- [ASSIGNMENT]: For every line in the records that has the word "shoulder", make a copy.
ENTRIES SUPPLIED Block Start
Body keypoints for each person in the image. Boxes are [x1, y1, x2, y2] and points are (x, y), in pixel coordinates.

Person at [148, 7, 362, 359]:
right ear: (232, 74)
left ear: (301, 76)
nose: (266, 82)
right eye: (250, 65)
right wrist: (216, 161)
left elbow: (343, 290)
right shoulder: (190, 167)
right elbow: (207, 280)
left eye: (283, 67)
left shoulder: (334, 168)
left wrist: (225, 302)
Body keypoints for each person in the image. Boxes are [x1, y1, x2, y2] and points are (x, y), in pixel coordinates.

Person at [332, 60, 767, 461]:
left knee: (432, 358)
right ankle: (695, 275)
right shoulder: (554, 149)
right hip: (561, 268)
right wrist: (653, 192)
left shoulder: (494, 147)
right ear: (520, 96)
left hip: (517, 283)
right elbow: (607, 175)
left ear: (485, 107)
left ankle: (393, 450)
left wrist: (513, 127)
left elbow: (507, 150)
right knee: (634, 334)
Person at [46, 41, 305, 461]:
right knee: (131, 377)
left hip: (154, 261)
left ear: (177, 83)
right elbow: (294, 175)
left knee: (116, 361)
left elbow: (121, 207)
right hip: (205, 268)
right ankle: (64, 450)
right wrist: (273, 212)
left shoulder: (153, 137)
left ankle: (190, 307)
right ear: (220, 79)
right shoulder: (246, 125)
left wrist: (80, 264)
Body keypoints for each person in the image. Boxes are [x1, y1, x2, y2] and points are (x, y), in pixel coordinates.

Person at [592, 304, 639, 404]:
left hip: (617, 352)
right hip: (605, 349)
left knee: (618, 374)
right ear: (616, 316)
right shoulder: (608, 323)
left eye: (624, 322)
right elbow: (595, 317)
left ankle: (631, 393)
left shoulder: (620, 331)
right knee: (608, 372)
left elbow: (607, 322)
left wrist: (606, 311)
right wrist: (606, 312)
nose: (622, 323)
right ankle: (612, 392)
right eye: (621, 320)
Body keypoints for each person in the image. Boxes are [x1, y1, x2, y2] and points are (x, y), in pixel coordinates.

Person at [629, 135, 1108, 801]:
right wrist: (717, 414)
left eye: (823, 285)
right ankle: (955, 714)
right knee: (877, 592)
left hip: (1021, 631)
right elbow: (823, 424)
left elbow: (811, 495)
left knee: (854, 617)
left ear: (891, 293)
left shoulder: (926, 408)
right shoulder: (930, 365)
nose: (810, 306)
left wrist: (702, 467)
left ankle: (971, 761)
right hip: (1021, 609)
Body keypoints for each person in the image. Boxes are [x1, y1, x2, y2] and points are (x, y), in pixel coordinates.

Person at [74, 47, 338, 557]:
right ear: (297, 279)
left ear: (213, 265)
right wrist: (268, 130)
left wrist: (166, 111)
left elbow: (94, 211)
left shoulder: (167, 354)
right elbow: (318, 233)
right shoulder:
ENTRIES SUPPLIED Block End
- [RESULT]:
right shoulder: (190, 167)
left shoulder: (334, 168)
right shoulder: (554, 149)
left shoulder: (494, 147)
left shoulder: (153, 137)
right shoulder: (246, 125)
right shoulder: (608, 323)
left shoulder: (620, 331)
left shoulder: (926, 408)
right shoulder: (930, 365)
left shoulder: (167, 354)
right shoulder:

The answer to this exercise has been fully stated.